▸ EXERCISE GOAL
Once the line containing "Nachthemden" has been copied, stop; copy every line before it exactly, beginning with the first line of the material below.

▸ MATERIAL FOR THIS TASK
────────────────────────────────────────

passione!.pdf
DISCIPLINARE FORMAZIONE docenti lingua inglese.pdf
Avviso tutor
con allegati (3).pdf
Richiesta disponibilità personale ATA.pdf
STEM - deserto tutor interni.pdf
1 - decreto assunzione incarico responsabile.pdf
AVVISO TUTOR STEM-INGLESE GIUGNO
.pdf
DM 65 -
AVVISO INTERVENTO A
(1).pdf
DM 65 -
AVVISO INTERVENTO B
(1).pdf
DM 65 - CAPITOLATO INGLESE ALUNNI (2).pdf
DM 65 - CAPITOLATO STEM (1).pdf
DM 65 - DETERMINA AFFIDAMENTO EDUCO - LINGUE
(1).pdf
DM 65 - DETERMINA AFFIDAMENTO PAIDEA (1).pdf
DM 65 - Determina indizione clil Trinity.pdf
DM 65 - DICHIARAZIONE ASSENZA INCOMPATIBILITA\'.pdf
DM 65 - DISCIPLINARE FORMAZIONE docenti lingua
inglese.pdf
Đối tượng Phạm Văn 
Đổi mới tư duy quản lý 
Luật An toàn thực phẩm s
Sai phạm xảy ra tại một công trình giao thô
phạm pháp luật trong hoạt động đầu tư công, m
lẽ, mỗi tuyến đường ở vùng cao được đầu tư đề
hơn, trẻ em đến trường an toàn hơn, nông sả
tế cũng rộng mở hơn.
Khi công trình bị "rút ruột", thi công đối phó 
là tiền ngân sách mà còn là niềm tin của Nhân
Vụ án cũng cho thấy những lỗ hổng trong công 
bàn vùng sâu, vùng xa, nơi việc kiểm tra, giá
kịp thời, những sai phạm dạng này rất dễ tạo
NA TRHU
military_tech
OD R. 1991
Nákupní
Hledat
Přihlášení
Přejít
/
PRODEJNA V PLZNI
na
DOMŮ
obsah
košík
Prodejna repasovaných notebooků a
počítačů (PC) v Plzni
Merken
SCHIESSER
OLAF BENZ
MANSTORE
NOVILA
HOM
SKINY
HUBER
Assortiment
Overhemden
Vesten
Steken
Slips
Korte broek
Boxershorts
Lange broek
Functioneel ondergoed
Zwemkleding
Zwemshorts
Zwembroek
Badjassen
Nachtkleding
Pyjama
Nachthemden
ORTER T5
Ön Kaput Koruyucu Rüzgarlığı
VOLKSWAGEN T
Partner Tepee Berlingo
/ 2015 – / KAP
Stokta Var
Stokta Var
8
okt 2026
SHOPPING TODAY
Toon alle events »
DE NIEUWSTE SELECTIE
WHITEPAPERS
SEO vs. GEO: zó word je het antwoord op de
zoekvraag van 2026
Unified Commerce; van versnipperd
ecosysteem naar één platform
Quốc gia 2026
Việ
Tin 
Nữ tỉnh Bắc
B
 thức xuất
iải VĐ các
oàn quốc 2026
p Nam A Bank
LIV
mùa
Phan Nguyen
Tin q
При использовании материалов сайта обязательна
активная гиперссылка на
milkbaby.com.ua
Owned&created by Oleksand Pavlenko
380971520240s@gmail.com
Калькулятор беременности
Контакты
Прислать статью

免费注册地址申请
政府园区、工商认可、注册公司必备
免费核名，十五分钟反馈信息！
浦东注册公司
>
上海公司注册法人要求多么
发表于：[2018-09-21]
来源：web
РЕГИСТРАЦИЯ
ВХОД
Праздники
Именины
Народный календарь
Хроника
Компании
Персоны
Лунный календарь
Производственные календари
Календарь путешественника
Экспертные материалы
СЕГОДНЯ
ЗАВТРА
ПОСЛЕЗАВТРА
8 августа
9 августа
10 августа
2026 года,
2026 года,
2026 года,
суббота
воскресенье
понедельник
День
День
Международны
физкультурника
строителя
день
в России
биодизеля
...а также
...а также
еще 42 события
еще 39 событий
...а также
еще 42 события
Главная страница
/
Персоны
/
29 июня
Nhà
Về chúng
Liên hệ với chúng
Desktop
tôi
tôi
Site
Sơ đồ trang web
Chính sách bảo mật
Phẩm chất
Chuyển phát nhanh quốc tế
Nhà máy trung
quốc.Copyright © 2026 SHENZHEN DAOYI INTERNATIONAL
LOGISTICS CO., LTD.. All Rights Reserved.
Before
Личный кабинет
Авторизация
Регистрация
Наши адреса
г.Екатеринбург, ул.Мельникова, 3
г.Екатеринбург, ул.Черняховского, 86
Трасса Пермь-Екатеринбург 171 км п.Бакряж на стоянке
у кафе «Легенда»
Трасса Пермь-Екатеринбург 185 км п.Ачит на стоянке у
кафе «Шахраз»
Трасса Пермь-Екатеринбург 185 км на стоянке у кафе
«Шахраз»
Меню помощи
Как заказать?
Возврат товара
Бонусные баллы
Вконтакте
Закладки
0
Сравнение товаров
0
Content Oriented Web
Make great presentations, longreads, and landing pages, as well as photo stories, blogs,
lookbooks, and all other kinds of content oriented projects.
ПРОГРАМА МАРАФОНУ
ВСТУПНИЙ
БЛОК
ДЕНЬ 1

────────────────────────────────────────

▸ THE COMPLETED TASK
passione!.pdf
DISCIPLINARE FORMAZIONE docenti lingua inglese.pdf
Avviso tutor
con allegati (3).pdf
Richiesta disponibilità personale ATA.pdf
STEM - deserto tutor interni.pdf
1 - decreto assunzione incarico responsabile.pdf
AVVISO TUTOR STEM-INGLESE GIUGNO
.pdf
DM 65 -
AVVISO INTERVENTO A
(1).pdf
DM 65 -
AVVISO INTERVENTO B
(1).pdf
DM 65 - CAPITOLATO INGLESE ALUNNI (2).pdf
DM 65 - CAPITOLATO STEM (1).pdf
DM 65 - DETERMINA AFFIDAMENTO EDUCO - LINGUE
(1).pdf
DM 65 - DETERMINA AFFIDAMENTO PAIDEA (1).pdf
DM 65 - Determina indizione clil Trinity.pdf
DM 65 - DICHIARAZIONE ASSENZA INCOMPATIBILITA\'.pdf
DM 65 - DISCIPLINARE FORMAZIONE docenti lingua
inglese.pdf
Đối tượng Phạm Văn 
Đổi mới tư duy quản lý 
Luật An toàn thực phẩm s
Sai phạm xảy ra tại một công trình giao thô
phạm pháp luật trong hoạt động đầu tư công, m
lẽ, mỗi tuyến đường ở vùng cao được đầu tư đề
hơn, trẻ em đến trường an toàn hơn, nông sả
tế cũng rộng mở hơn.
Khi công trình bị "rút ruột", thi công đối phó 
là tiền ngân sách mà còn là niềm tin của Nhân
Vụ án cũng cho thấy những lỗ hổng trong công 
bàn vùng sâu, vùng xa, nơi việc kiểm tra, giá
kịp thời, những sai phạm dạng này rất dễ tạo
NA TRHU
military_tech
OD R. 1991
Nákupní
Hledat
Přihlášení
Přejít
/
PRODEJNA V PLZNI
na
DOMŮ
obsah
košík
Prodejna repasovaných notebooků a
počítačů (PC) v Plzni
Merken
SCHIESSER
OLAF BENZ
MANSTORE
NOVILA
HOM
SKINY
HUBER
Assortiment
Overhemden
Vesten
Steken
Slips
Korte broek
Boxershorts
Lange broek
Functioneel ondergoed
Zwemkleding
Zwemshorts
Zwembroek
Badjassen
Nachtkleding
Pyjama
Nachthemden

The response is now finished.